Pediatric incontinence occurs when children over the age of 4 have difficulty controlling their urine and have leakage. It can occur at night or during the daytime. This can add additional stress to the child, their parents, and impact participation in social events. Physical therapy and occupational therapy can help with this in a variety of ways.  

What could be involved?

Common symptoms associated with pediatric incontinence:

  • Bedwetting (Enuresis): 

Urination during the nighttime can be caused from constipation, increased production of urine at night, and/or intake of bladder irritants prior to bed.

  • Overactive bladder: 

This is a sudden and uncontrollable urge to urinate.
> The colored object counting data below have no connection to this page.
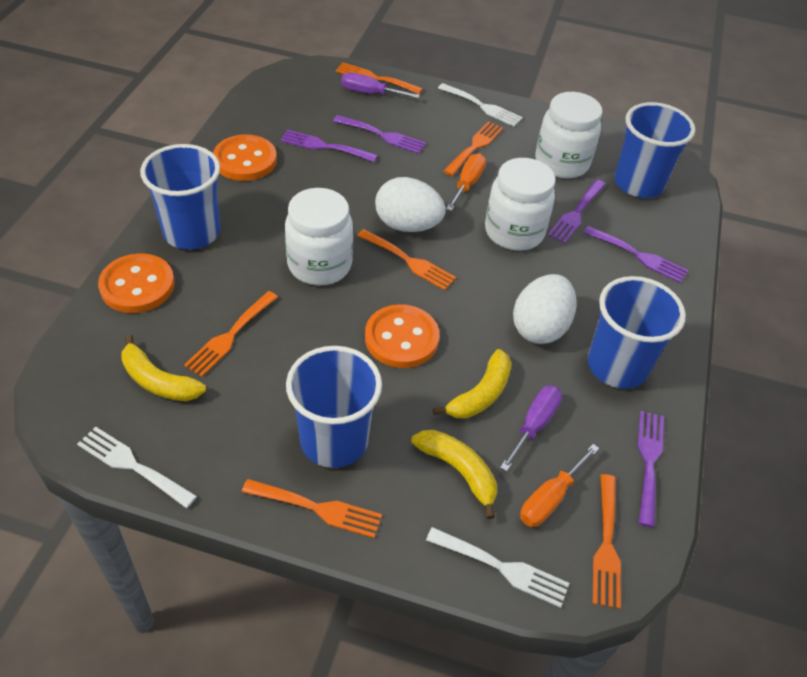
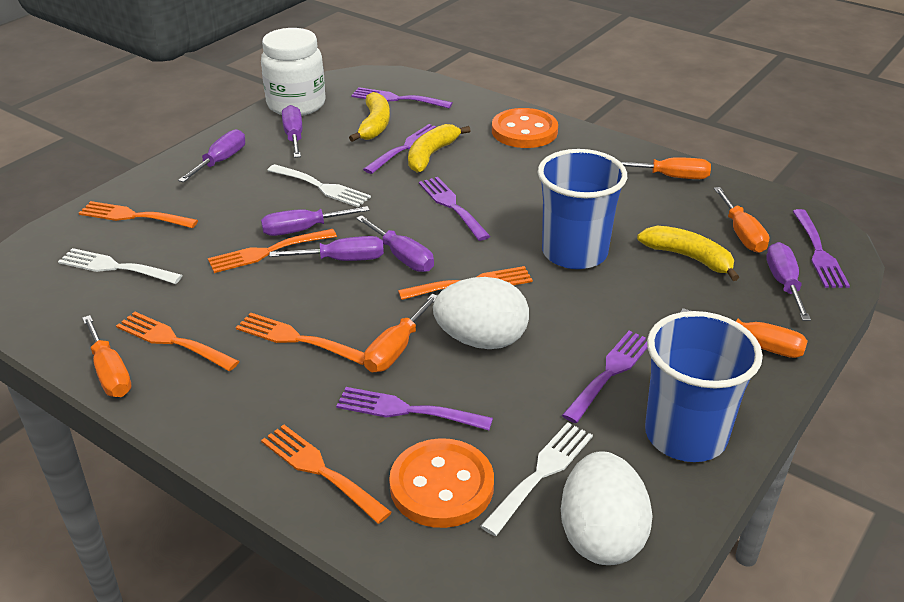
blue cup: [140,144,220,249] [286,346,382,468] [588,276,686,389] [614,102,695,198] = 4 -> [538,149,627,269] [645,311,763,462] = 2
orange button: [98,253,175,313] [213,134,277,181] [365,304,439,368] = 3 -> [389,438,494,528] [492,108,558,148] = 2
orange screwdriver: [446,153,486,211] [520,444,599,527] = 2 -> [82,315,132,397] [364,294,437,372] [621,157,711,179] [681,308,808,358] [714,187,769,253] = 5
purple fork: [280,129,378,162] [333,115,426,154] [548,180,606,244] [583,226,688,283] [638,411,664,527] = 5 -> [336,387,493,430] [351,87,453,108] [363,124,436,174] [419,177,490,241] [562,331,648,423] [792,209,850,288] = 6
purple screwdriver: [341,72,420,98] [500,385,562,471] = 2 -> [178,129,245,182] [261,206,370,236] [269,236,384,261] [282,105,302,158] [356,215,434,272] [766,242,811,321] = 6
white jar: [285,188,353,285] [485,158,555,251] [535,92,602,178] = 3 -> [261,28,325,116] = 1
Children may have accidents from not making it to the bathroom on time, and may often sprint to the bathroom to avoid an accident. 
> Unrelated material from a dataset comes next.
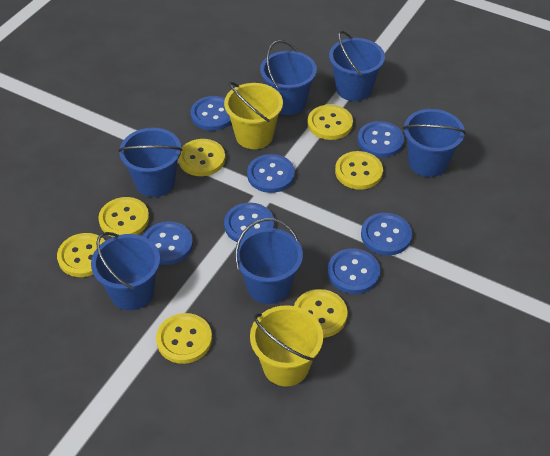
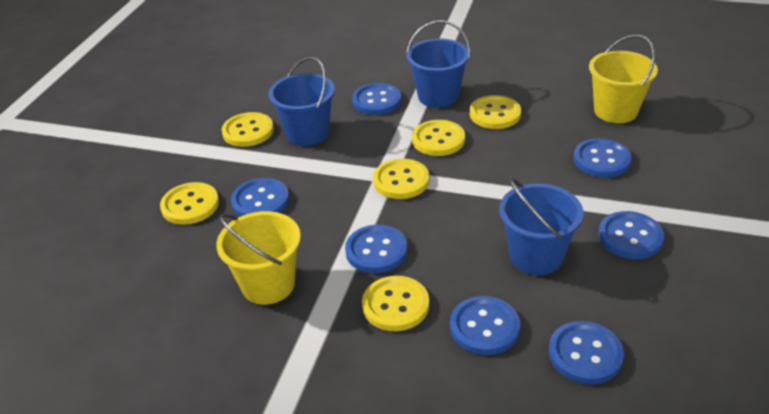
blue bucket: [91,232,160,310] [118,128,183,197] [235,218,303,304] [260,40,317,115] [329,31,385,101] [402,109,466,177] = 6 -> [268,57,335,146] [406,20,471,108] [499,178,584,275] = 3
yellow button: [57,233,105,277] [99,197,149,237] [156,313,212,364] [178,139,225,176] [294,289,347,338] [308,105,353,140] [335,151,383,190] = 7 -> [160,182,219,225] [222,112,274,147] [362,276,429,331] [373,158,429,199] [412,120,465,156] [470,95,521,129] = 6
  • Dysfunctional voiding: 

Children may have difficulty fully emptying their bladder and may be contracting the muscles that need to relax during urination. This leads to less emptying with occasional leaking.

  • Urinary urgency: 

Child may feel like they need to use the restroom frequently and without much warning.
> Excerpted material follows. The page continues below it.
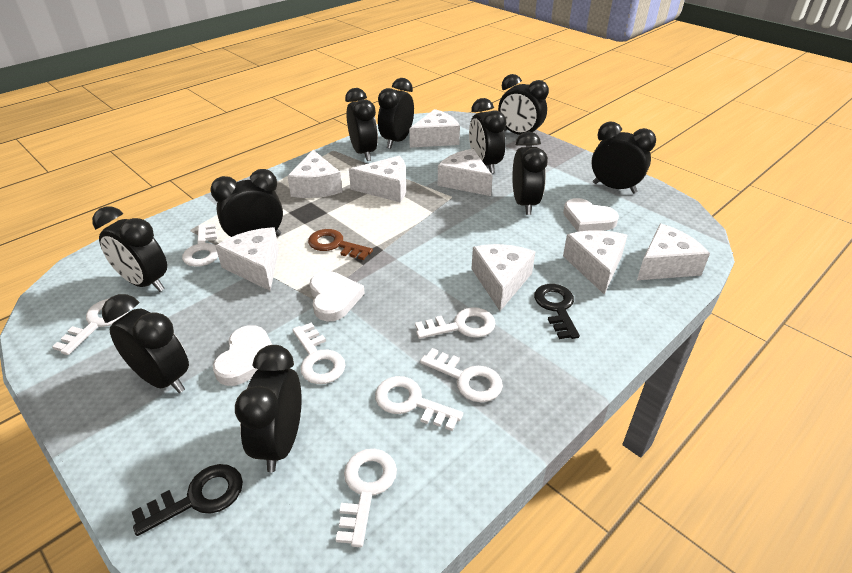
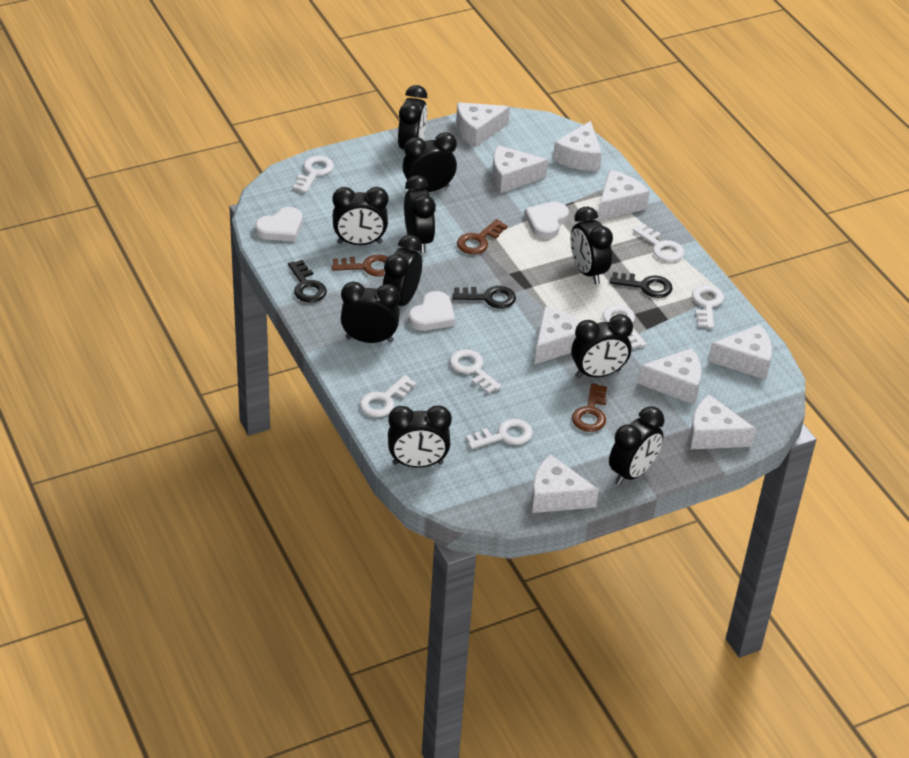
black key: [132,464,243,536] [534,284,580,339] = 2 -> [288,260,327,303] [452,286,516,309] [610,272,673,298] = 3
brown key: [308,229,373,260] = 1 -> [332,254,388,277] [457,219,507,254] [572,383,607,432] = 3
white cheese: [216,227,279,291] [287,150,342,198] [349,156,406,202] [409,109,460,148] [438,149,493,196] [472,244,535,311] [563,230,627,295] [637,223,710,280] = 8 -> [456,102,510,147] [492,145,548,193] [531,454,599,513] [535,306,581,364] [553,121,602,171] [597,170,650,221] [638,348,702,404] [689,395,756,450] [708,324,772,380] = 9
  • Voiding postponement: 

Often associated with a low number of voids per day. A typical child voids 4-5 times a day. This can be related to low awareness of need to void as well as purposeful withholding.

  • Stress incontinence: 

This occurs when a small amount of urine leaks with exertion such as with playground activities. 

  • Giggle incontinence: 

A complete void occurs during or immediately after laughing with normal bladder function when not laughing.

What does a treatment session look like?

Physical or occupational therapists with pediatric incontinence training will meet with the child and their parent(s) and/or guardian to get a history of the current concerns. A physical examination is then completed to look at the muscles of the abdomen, legs, and back. The parent or guardian is present throughout the exam and the exam occurs over clothing. The findings of the exam are then sent to the referring physician to determine the most appropriate treatment plan for that child. Treatment sessions are one therapist to one child. They occur in a private treatment room with the children dressed and caregiver present. Our therapists incorporate a holistic approach that includes diet, sleep patterns, and other behavioral conditions that could be impacting the child’s continence. Our multidisciplinary team is able to collaborate to determine the best strategies for each child. These strategies may include:

  • Core strengthening
  • Biofeedback
  • Bladder re-training
  • Behavior and diet strategies
  • Body awareness to help realize the urge to go
  • Posture training
  • Sensory strategies to assist with tolerance for public bathrooms and toileting
  • Review of bathroom setup
  • Bowel and bladder logs
  • Increasing variety of foods and limiting bladder irritants
  • Modified O’Regan Protocol

What is biofeedback?

Biofeedback is a little machine that helps children learn to relax and contract their muscles that help them use the bathroom more efficiently. Little stickers are attached to their muscles and give feedback to a computer. This feedback is connected to a game that responds to the child’s relaxation or contraction of specific muscles. Biofeedback is commonly used for pediatric incontinence, but can also be used for body awareness to help strengthen specific muscles. Biofeedback sessions occur in a private treatment room with an adult caregiver present. 

Modified O’Regan Protocol (M.O.P.)

We have a M.O.P. ( Modified O’Regan Protocol) specialist, Andrea Turnell, PT, DPT, on staff that can support your child’s M.O.P journey and assist in interpreting your process!